The talent crunch in the direct marketing world is unfortunately afflicting companies of all shapes and sizes. While the effects of operating with an incomplete staff lineup are widespread, they can have a particularly detrimental effect on how the company is perceived from the outside. And with cus­tomer service as the first frontier of a company’s reputation, getting it wrong can be fatal.

This is a challenge in particular for the breed of e-commerce retailers whose operations are efficient to the point of leanness— it’s no secret that hiring staff to work in large service centers is tough, and job turnover tends to be rapid. As such, compa­nies are typically unwilling to invest too much time and money into staff training.
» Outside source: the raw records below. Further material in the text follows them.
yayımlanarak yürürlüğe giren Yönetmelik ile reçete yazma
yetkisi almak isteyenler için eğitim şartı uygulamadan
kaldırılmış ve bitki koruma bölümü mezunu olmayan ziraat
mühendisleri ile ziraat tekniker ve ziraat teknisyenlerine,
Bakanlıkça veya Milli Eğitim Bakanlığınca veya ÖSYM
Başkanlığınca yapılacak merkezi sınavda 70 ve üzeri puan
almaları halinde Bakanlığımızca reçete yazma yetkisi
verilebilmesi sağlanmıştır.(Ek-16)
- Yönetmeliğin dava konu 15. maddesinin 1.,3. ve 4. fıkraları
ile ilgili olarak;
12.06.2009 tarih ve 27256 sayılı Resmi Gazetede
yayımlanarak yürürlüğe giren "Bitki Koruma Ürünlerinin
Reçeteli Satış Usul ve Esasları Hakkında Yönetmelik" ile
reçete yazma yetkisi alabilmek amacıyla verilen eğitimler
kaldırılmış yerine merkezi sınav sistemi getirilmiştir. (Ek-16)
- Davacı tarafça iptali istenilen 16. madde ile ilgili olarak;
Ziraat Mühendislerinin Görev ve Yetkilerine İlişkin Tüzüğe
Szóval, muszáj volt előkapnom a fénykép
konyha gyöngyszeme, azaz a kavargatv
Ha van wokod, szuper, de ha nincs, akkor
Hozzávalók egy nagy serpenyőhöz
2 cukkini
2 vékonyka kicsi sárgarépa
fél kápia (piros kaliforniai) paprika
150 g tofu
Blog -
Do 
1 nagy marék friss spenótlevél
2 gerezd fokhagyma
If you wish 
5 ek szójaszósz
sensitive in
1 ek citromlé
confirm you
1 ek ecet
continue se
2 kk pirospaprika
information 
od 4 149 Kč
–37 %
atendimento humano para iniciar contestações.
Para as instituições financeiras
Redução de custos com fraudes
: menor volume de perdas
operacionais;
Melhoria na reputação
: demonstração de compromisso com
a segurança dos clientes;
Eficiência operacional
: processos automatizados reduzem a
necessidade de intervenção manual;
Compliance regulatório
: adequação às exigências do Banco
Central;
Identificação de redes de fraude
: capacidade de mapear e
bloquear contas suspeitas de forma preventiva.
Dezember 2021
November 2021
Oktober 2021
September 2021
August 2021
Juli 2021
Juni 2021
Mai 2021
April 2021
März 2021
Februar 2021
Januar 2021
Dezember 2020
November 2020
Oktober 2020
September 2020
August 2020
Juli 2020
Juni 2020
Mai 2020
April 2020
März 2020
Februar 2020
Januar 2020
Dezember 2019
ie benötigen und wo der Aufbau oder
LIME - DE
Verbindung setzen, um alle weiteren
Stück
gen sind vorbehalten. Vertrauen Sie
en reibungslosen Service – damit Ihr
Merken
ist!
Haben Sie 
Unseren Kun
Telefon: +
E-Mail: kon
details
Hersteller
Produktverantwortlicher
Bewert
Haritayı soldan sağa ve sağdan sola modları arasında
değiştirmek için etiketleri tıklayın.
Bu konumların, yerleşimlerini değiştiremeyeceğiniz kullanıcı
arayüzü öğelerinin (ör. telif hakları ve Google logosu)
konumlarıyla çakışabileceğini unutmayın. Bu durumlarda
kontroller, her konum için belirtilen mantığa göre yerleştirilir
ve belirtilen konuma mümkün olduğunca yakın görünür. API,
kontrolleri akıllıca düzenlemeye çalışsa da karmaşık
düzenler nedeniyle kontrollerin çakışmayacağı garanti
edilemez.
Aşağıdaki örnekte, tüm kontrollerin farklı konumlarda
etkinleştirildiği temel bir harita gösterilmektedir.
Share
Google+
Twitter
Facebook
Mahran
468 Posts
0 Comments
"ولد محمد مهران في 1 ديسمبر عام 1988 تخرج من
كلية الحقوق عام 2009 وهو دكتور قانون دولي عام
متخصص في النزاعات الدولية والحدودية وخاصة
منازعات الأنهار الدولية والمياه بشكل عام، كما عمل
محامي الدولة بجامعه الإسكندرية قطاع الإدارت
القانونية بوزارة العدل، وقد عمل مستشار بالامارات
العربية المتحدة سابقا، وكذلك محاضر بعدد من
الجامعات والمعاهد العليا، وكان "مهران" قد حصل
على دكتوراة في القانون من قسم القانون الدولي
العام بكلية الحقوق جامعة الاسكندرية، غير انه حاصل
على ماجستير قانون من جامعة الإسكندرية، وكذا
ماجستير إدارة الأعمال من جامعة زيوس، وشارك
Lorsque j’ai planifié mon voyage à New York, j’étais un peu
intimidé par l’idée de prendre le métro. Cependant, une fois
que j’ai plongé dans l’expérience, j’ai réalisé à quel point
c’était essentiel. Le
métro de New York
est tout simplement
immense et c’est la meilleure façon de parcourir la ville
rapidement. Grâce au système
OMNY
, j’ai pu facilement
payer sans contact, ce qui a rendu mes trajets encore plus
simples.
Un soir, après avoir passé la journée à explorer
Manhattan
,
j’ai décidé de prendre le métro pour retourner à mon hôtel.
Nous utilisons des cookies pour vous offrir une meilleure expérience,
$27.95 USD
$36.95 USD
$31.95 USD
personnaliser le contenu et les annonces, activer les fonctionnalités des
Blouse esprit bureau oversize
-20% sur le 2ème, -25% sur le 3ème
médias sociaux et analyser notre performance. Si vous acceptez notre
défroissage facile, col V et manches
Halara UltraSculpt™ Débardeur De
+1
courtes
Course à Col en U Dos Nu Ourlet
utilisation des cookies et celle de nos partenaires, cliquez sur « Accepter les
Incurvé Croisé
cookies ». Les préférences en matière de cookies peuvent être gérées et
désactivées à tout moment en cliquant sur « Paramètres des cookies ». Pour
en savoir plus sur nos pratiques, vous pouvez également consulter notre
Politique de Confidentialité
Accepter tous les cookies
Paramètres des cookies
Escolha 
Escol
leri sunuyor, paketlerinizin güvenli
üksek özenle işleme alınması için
One company, however, is turning that logic on its head. Zappos, I learned from a post on Harvard Business Publishing’s Game Changer blog, takes would-be employees through a four-week (fully paid) training period, in which it instills the cus­tomer service ethos into trainees. After the first week, trainees are offered $1,000 on top of what they’ve earned so far to quit — which weeds out those who are only in it for the money.

Everyone I have shared this with so far has the same initial reaction: They’re crazy. But Zappos is investing in staff reten­tion before a hire has even been made, which transforms what might otherwise be a faceless, high turnover call center into the heartbeat of an organization that receives consistently high praise for its customer service.

Zappos’ commitment to customer service goes as far as to mandate that all corporate employees are trained in customer loyalty in the call center. Sure, $1,000 is a lot of money in a tight economy, but few companies can afford to lose a customer forever by dishing out a sub-par experience.